Endoscopic release of crural fascia provides many advantages. Selective release of precisely planned areas allows the muscle to gently enhance the medial contour that was deficient and the fascia to better encompass the inserted silicone implant. Under endoscopic vision, an injury to nerves and vessels and other anatomic structures are avoided. Under direct vision, superficial cutaneous branches of sural nerves and lesser saphaneous vein are seen. Therefore, any sensorial or motor disturbances and hematoma are avoided. Selective release of fascia enables to avoid extensive dissection and therefore provides less postoperative edema and discomfort.

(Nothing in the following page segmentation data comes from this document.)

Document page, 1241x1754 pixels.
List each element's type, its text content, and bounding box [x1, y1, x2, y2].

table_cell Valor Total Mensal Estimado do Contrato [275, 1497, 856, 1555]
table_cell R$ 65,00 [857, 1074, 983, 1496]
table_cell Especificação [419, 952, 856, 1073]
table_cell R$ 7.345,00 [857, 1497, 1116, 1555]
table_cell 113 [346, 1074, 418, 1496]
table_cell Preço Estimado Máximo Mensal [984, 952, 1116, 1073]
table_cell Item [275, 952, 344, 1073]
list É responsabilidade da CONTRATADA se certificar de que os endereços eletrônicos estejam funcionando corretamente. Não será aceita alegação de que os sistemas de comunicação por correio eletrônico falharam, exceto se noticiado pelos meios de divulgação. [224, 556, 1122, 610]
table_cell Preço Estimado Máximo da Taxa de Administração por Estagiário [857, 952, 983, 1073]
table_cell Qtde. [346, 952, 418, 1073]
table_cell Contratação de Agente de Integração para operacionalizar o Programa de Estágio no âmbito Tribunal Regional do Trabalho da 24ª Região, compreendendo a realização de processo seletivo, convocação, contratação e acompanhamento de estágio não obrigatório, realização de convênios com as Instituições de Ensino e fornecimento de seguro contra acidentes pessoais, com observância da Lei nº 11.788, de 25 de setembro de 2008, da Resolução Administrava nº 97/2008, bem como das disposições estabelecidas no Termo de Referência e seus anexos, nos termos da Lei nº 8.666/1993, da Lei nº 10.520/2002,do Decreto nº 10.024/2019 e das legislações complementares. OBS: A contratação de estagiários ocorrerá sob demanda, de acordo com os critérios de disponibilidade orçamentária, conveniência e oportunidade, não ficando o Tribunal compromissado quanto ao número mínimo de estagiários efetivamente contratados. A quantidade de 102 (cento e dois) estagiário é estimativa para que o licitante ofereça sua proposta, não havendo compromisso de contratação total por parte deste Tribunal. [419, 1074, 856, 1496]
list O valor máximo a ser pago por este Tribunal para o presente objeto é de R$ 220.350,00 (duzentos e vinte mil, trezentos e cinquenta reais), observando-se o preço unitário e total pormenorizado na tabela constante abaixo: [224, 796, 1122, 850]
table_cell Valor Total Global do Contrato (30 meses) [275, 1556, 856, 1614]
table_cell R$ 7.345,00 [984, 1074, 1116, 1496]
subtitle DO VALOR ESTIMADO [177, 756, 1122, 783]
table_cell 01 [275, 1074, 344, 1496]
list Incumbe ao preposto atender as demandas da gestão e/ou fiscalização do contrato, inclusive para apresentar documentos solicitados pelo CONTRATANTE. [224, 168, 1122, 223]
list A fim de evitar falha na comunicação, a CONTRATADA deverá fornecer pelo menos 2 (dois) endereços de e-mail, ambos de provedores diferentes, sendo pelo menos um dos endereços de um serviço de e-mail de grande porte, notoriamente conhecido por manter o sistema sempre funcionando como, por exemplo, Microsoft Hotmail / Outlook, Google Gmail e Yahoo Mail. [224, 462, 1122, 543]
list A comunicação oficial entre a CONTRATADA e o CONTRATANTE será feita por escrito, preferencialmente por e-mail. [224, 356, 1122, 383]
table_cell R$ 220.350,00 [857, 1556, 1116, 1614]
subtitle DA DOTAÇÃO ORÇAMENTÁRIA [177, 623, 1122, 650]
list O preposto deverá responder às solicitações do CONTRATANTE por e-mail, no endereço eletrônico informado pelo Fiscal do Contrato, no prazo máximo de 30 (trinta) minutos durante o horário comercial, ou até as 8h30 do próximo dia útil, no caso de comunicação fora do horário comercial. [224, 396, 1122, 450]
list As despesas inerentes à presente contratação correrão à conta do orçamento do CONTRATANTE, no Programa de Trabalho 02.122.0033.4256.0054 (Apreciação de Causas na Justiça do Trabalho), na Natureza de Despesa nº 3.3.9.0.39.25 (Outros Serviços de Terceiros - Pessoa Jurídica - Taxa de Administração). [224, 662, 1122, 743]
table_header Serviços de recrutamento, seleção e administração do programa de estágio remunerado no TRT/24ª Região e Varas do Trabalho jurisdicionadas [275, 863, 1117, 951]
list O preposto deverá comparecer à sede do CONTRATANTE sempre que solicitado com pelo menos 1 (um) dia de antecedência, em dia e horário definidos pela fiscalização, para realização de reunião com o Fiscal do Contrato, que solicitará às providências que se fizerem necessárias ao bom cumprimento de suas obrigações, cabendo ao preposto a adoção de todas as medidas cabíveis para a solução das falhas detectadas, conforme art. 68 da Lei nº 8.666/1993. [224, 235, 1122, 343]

As a conclusion, the contour of the lower leg has been a subject of cosmetic surgery for years. Although the demand for this surgery is increasing, the number of surgeons performing this procedure is conspicuously small. In this article, personal experience is presented. We have shown that lower leg contouring augmentation combined with endoscopic fasciotomy, structural fat grafting, and liposuction to the lower leg is a very powerful aesthetic tool in the appropriate candidate. Endoscopic fasciotomy technique with calf implant and structural fat grafting for improved lower leg aesthetics is a simple, effective, reliable, and predictable approach for calf recontouring.

Fig. 8:
Preoperative (A) and postoperative (B) view of a patient. Please note the satisfactory bulging in all medial contour of the lower leg including proximal and distal parts close to the medial malleolus.